STRATEGIC skills are becoming a rare asset in marketing departments, and organisations are devoting little time or resources to strategic planning. These are the findings from a survey by Nine Dots Marketing: 86 per cent of the managers surveyed said improving marketing skills was important but only 14 per cent had completed individual training plans for their staff in the past year. Only 31 per cent of marketing executives said the necessary marketing courses had been implemented.
Nine Dots marketing director Zeynep Roberts says companies are undervaluing the long-term benefits of strategic marketing planning. "With the graduates that are coming out of university, there is probably less emphasis on developing core commerce and core learning in the strategy area," she says.
Ms Roberts, who also lectures on marketing strategy at Macquarie University in Sydney, says the trend is for companies to create positions that are more refined, with employees responsible for one particular area of marketing such as communication, product development or media. As a result, marketing skills are becoming narrower.
There is less training in organisations and many big companies that once provided training have changed. "Some have gone offshore with their head office and others are taking on fewer graduates."
But companies can overcome these obstacles. Ms Roberts suggests a stronger link between marketing and other promotions departments. "The promotions departments are not exposed to the overall business decisions and how marketing can facilitate some of those business decision-making processes," she says.
"From a customer perspective and a market perspective, marketing managers and staff should play a critical role.
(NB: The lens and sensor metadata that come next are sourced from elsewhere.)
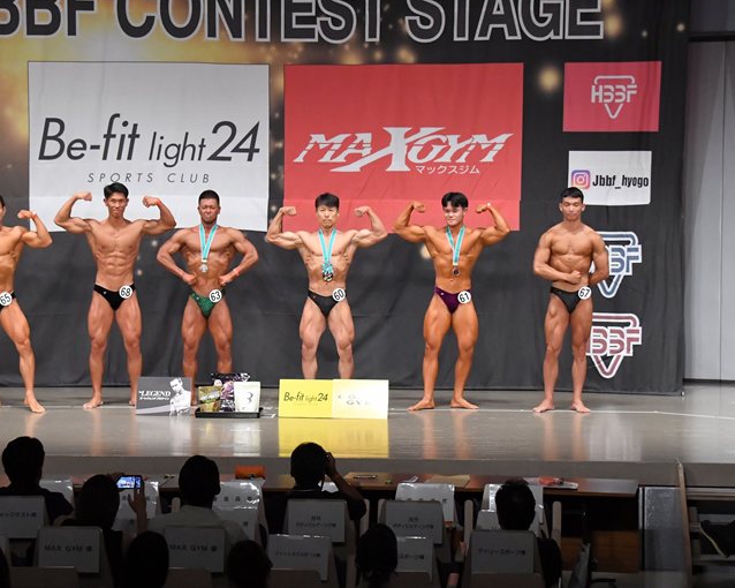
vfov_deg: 14.5
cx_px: 317
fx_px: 2305
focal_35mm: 106
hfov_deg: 18.1
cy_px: 292
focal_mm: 62
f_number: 5.6
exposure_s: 1/400
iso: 6400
In a lot of cases, marketing is the department you go to after you develop your strategies, so they can do the execution, the promotion, the brochures and so on. I think more people in marketing can be more involved in the central decision-making and more vocal in the direction of the business. That has to come to the surface a lot more, in terms of giving them the opportunity to be business managers and not just promotional managers."
Nine Dots Marketing outlines three broad marketing skills: task-oriented, plan-focused and strategic. People with task-oriented skills have narrowly defined roles. Their activities are driven by daily tasks and their focus is on the short-term, without a holistic view of an organisation. Plan-focused skills are used by marketers who may consider an organisation's future in terms of a 12-18-month plan.
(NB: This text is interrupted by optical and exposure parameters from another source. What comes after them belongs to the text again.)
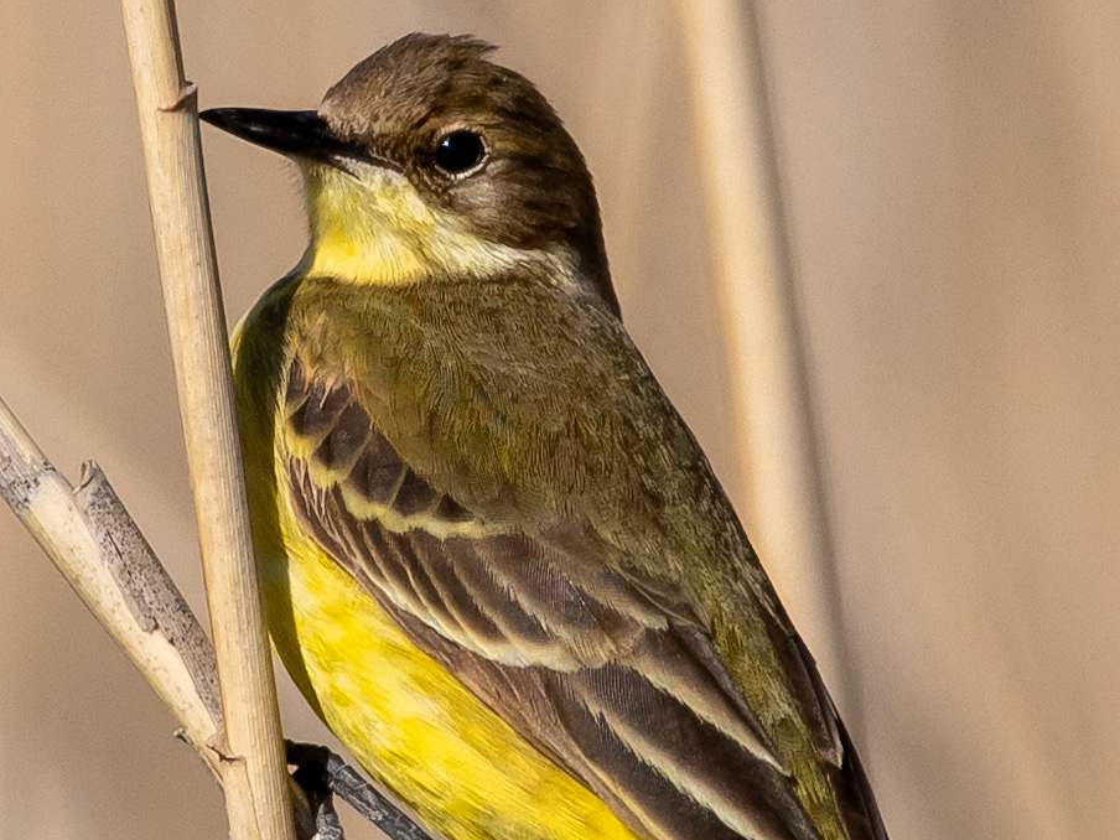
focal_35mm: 1634
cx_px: 89
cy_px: 725
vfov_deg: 0.9
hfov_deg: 1.2
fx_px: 52868
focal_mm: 500
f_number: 5.6
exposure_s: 1/4000
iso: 250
But those with strategic marketing skills have a much broader perspective. They understand that their decisions are going to be valuable to the future of an organisation.
Ms Roberts says some organisations consider strategic planning to be very important, and that many companies are working to be better strategic planners. But a changing focus across marketing departments is proving detrimental.
"Being close to the external elements of the business, such as the customer, was the focal element of marketing, but it no longer is," she says. "That deterioration of the role of marketing in a lot of organisations will have long-term ramifications because it will become more and more difficult for them to have a true market orientation approach to how they do business."
Ms Roberts says universities are slow to change with regard to playing a role in changing management cultures. Financial pressure is also having an impact on the nature of marketing courses. "That pressure does sometimes force universities to take short-cuts in some of their courses. Once upon a time, a marketing graduate might have gone through more of a business discipline and done an all-round business management degree. But now the focus is much more towards the vocational element than the holistic aspect, even though educating students to become business managers or economists or something like that will give them a broader understanding of the issues."